Wimbush started it less than two minutes into the final stanza with a 65-yard scoring run. Boston College drove 70 yards to make it 35-20.

But Crawford zapped the next Eagle drive with a fumble recovery, and after Wimbush rumbled for 32 yards Dexter Williams took it the final three into the end zone. A second Crawford pickoff set the Irish up at the Eagle 33 — and Williams’ 15-yard run completed the scoring.

“We said we needed to dominate the second half. We needed to show our physicality and take over the football game,” said Kelly after it was over. “It was a classic case of just banging that wall until it crumbled. You had the mental and physical endurance and you broke your opponent.

“I told you a story after Ara Parseghian passed about how his teams would never break — they broke their opponents. You did that today with that mental and physical endurance. You just kept after your opponent play after play after play and that’s what you did.

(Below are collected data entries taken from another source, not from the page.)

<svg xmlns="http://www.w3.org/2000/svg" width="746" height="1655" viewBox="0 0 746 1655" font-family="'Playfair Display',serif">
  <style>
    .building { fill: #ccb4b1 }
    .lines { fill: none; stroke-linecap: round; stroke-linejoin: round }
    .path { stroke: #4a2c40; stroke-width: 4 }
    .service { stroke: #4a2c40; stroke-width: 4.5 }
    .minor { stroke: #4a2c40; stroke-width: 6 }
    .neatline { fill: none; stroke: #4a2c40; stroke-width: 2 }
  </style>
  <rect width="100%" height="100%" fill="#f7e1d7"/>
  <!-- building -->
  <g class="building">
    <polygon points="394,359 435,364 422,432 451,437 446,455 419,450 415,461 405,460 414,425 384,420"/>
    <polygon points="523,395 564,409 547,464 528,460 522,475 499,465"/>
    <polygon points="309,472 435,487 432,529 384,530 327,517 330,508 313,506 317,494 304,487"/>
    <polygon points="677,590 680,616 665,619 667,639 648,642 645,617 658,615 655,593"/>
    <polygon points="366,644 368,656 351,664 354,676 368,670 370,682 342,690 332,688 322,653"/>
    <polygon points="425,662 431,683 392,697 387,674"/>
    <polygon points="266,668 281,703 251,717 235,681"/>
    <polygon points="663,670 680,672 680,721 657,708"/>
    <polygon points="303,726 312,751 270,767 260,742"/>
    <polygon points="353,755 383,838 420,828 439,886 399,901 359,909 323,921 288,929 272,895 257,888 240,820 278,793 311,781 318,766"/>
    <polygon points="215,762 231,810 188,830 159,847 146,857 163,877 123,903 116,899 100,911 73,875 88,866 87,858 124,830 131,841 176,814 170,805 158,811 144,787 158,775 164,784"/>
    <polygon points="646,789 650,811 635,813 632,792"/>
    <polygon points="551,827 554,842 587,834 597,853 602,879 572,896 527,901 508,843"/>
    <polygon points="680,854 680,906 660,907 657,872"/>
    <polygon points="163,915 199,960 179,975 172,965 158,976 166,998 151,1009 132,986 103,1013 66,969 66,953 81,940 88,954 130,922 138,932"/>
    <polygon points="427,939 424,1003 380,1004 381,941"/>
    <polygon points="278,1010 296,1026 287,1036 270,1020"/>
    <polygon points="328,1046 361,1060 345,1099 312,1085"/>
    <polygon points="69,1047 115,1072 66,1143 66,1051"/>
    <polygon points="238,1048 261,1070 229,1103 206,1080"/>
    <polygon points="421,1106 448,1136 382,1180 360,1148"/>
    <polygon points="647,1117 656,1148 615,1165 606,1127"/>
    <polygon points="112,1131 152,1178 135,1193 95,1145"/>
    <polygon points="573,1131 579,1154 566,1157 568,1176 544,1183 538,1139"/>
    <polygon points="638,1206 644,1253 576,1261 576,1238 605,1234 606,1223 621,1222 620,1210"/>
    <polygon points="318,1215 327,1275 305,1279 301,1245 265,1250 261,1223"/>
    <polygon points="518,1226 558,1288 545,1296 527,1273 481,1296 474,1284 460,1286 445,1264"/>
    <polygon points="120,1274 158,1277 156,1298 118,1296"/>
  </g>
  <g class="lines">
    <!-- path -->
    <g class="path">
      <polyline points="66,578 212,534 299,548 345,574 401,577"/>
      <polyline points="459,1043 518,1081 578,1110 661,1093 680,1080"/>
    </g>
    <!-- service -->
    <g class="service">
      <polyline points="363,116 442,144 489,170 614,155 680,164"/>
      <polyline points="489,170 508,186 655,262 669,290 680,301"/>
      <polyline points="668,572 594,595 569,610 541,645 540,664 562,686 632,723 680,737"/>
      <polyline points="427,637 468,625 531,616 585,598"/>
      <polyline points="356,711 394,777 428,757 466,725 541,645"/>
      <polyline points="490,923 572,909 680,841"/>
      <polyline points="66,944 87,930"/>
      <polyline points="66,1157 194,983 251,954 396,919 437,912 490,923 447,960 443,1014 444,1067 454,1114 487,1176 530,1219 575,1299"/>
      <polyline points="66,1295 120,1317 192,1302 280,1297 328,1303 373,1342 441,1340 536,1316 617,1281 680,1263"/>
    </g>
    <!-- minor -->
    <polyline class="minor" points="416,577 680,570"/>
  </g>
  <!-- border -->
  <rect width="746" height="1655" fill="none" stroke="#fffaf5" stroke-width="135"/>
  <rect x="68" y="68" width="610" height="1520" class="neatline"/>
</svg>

“That’s a Power 5 team, on the road, and you beat them by 29 points. You should feel good about that win. You had to work for that and you had to sacrifice for that.

“We also have to be critical and look at some of the soft spots along the way and where we need to shore them up. We had a couple of series where we did not have that toughness.

“But when you win on the road you need performances, collective and individual. You need guys who bounce back. We call it grit around here. It’s sustained effort even through adversity.”

The Irish proved a quick-strike team Saturday, requiring an average of just more than five plays on their seven TD drives.

Of Boston College’s eight second-half possessions, only one lasted more than five plays and only one traversed more than 26 yards. By then the Irish ground attack had sent many of the home fans home early.

Never until Saturday had the Irish had two 200-yard rushers in a game (229 by Adams, 207 by Wimbush).

Never had a Notre Dame quarterback run for four scores in a game — and no player had done that since 1984 (Allen Pinkett versus Penn State.)

Wimbush broke the Notre Dame record for rushing yards by a quarterback in a single game, a mark that had stood since 1969.

Notre Dame’s 515 team rushing yards (one short of the most allowed by Boston College in a game) marked its most in one contest since that same 1969 outing against Navy.

The Irish set a record by running for 10.1 yards per carry.

“Did a lot of good things in the game,” said Boston College coach Steve Addazio, a former Irish assistant coach.

“We didn’t stop the run. We did not stop the run. That was a huge deal in that game.”

The Irish are now one quarter of the way through their regular season, and Kelly twice has seen his team win with dominant running efforts.

When it comes to establishing an identity, that’s not a bad way to start.